The city towed away the first two inoperable vehicles this morning using an ordinance passed earlier this year that made it easier to remove them from private property.
The ordinance, passed in May, allows for the city to ticket and later possibly remove vehicles it finds “inoperable” if they remain in view of the public for too long.
Under the ordinance, a vehicle left parked in one place for 30 days will be ticketed. Both the property owner and the vehicle owner will be notified. If the car is not moved in another 30 days, the city will use a wrecker service from its rotating list to tow the vehicle to impound. A lien will then be placed on the vehicle and after 60 days at the impound lot, it will be sold at auction.
Any money made at auction, above and beyond the price of impound, will be given to the listed owner of the vehicle.
David Daughenbaugh, deputy director of municipal enforcement, said officials have been “gearing up” for enforcement ever since the ordinance was passed. He said the first notices went out this summer and the two that resulted in Friday’s first towings were placed on the vehicles in September. The notices are yellow stickers created by the mayor’s Innovation Team.
Other vehicles that have been noticed have been moved by owners, Daughenbaugh said.
While the city has previously been able to enforce laws about inoperable vehicles through its litter ordinance, those cases would have to work through the court system, Daughenbaugh said. Unfortunately that sometimes resulted in a conviction, but not in actual compliance. The new ordinance allows for relief for residents affected by inoperable vehicles in public view, he said.
Daughbaugh added that the definition of “public view” includes vehicles in backyards that are visible to the public or neighbors.
Executive Director of Public Safety James Barber said the city’s focus will be on “voluntary compliance,” which means the hope is owners of cited vehicles will move them before they are towed away. If a vehicle is towed to the city’s impound lot, Barber said, it costs an owner at least $125 plus storage fees.

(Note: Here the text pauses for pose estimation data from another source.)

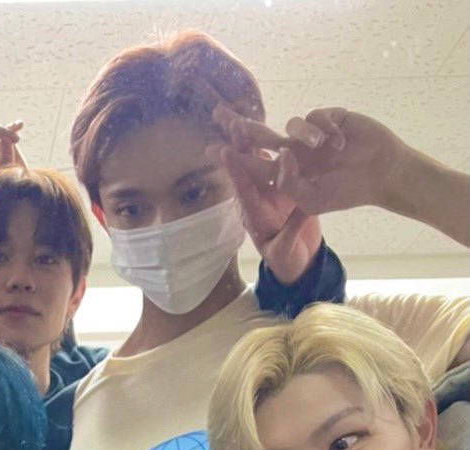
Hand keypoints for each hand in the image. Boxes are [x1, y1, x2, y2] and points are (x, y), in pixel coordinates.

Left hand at [211, 104, 322, 284]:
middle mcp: (261, 195)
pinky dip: (275, 140)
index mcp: (256, 212)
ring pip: (261, 155)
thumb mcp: (287, 249)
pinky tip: (265, 123)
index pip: (244, 188)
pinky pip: (280, 157)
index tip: (224, 151)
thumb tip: (302, 208)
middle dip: (234, 140)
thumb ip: (293, 227)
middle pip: (246, 163)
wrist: (299, 262)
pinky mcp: (287, 182)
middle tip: (220, 115)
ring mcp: (273, 186)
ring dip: (250, 134)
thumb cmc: (288, 260)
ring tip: (236, 113)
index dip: (235, 169)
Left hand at [213, 105, 411, 217]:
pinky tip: (342, 141)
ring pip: (292, 125)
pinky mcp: (328, 120)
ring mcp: (310, 137)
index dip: (236, 158)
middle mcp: (293, 154)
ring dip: (306, 134)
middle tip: (221, 115)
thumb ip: (291, 183)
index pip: (254, 166)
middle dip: (242, 127)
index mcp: (285, 176)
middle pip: (261, 137)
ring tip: (325, 146)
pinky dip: (328, 127)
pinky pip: (317, 115)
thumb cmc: (346, 193)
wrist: (382, 175)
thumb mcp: (313, 201)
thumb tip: (280, 155)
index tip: (216, 150)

Mayor Sandy Stimpson called this a “first” for Mobile and said it would go a long way to help deal with the 800 complaints the city received over junk cars in 2017. Daughenbaugh told Stimpson that the city expects to cite between 100 and 200 vehicles during the first year.
“I know a lot of citizens are happy to see these dilapidated cars out of their neighborhoods,” Stimpson said at a press conference. “It’s a big day ….”
State Rep. Adline Clarke, who helped pass local legislation to allow the city to follow with the ordinance, told Stimpson she was happy to be able to do it because the juke cars can create a “health and safety issue.”